Víctor Rivilla & his colleagues at the Spanish Astrobiology Centre in Madrid have made an astonishing discovery. The team identified a vital component of the simplest phospholipid in space. If you don’t know, phospholipids are molecules that made up of the membranes of all cells on Earth. In a pre-publication that has not been peer reviewed, the team explains their discovery of the phospholipid component, known as ethanolamine, and notes that this discovery indicates that all of the precursors for life may be from the space.
Science has yet to provide full disclosure on the origin of life, but there are a few things we do know. We know that life on Earth began around 4.5 billion years ago and has involved countless molecular components. A theory explains that these components were available on earth, because the planet was sown from space with the building blocks necessary for life – this space is full of gas & dust containing all the organic molecules necessary for life.
Astronomers have observed & recorded these building blocks, which include amino acids, protein precursors, & molecules capable of storing information in the form of DNA. But there is another pivotal component for life: molecules that can form membranes capable of encapsulating & protecting molecules of life in compartments called protocells. Phospholipids have never been observed in space. Until Rivilla & his team discovery.
The origin of life on earth and on other planets
The team analyzed the light from an interstellar cloud of gas & dust called Sagittarius B2, just 390 light years from the center of Milky Way Galaxy. Ethanolmine has chemical formula NH2CH2CH2OH. The team simulated the spectrum that this molecule is expected to produce at the low temperatures believed to exist in the cloud.
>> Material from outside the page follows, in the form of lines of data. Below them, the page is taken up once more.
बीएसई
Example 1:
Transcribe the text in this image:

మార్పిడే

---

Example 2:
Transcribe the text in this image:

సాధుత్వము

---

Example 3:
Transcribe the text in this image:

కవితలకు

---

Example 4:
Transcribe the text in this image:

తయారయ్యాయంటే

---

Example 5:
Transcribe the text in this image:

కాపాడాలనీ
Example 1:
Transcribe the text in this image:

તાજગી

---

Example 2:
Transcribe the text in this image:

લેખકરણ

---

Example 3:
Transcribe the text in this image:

They then searched for & found clear evidence of this spectrum in the light that had passed through cloud. “This has important implications not only for theories about the origin of life on Earth, but also for other habitable planets & satellites anywhere in the Universe,” the team said.
Previously, astronomers had found ethanolamine in meteorites. Researchers don’t yet know how it got there, with some claiming it only formed through a strange series of reactions on a parent asteroid.
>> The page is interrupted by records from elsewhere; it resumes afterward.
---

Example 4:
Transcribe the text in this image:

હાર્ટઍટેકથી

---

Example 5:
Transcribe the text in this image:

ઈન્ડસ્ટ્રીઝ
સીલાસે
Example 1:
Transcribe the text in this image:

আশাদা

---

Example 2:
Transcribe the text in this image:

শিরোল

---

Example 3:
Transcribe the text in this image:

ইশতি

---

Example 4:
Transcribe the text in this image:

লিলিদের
However, according to latest finding, ethanolamine is much more prevasive.
The secrecy never ends
On Earth, ethanolamine forms hydrophilic head of phospholipid molecules that self-assemble into cell membranes. Rivilla & colleagues told Astronomy Magazine that its discovery in interstellar clouds suggests that “ethanolamine may have been transferred from the proto solar nebula to planetesimals & minor bodies of solar system, and later to our planet. This, in turn, may have led to the formation of cells in prebiotic soup from which our earliest ancestors emerged.
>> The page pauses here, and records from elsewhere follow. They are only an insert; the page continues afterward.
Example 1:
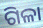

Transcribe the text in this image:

ଗିଳା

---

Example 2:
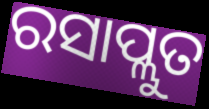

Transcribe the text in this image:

ରସାପ୍ଲୁତ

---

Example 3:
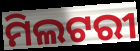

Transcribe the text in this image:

ମିଲଟରୀ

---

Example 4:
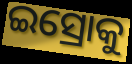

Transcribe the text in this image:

ଇସ୍ରୋକୁ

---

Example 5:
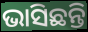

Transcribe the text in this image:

ଭାସିଛନ୍ତି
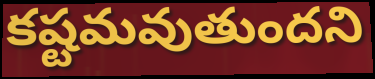
కష్టమవుతుందని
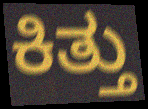
ಕಿತ್ತು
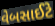
વેબસાઈટે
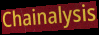
Chainalysis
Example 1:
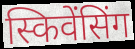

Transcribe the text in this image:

स्किवेंसिंग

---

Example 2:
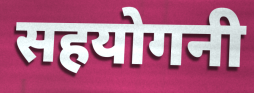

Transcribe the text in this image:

सहयोगनी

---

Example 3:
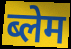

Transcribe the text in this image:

ब्लेम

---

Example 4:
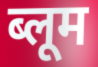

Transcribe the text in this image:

ब्लूम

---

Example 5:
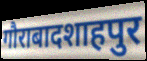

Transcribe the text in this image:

गौराबादशाहपुर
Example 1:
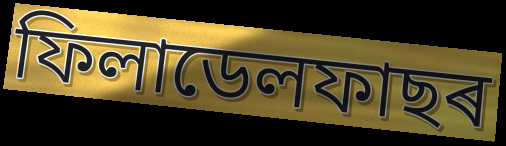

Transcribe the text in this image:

Another radical idea is that ethanolamine could allow formation of protocells in interstellar medium itself. The interstellar medium is rich in other prebiotic components, such as water & amino acids. The result would then be ready-made melting pots of prebiotic goop able to seed the planet earth or the other body that passes by.
While none of these answer the question of how life began on Earth, the work indicates that there is no longer a mystery about where building blocks of life could have come from. “These results indicate that ethanolamine forms efficiently in space and, if delivered to early Earth, may have contributed to the assembly & early evolution of primitive membranes,” said Rivilla & the team. That said, what happened next is still shrouded’ in secrecy.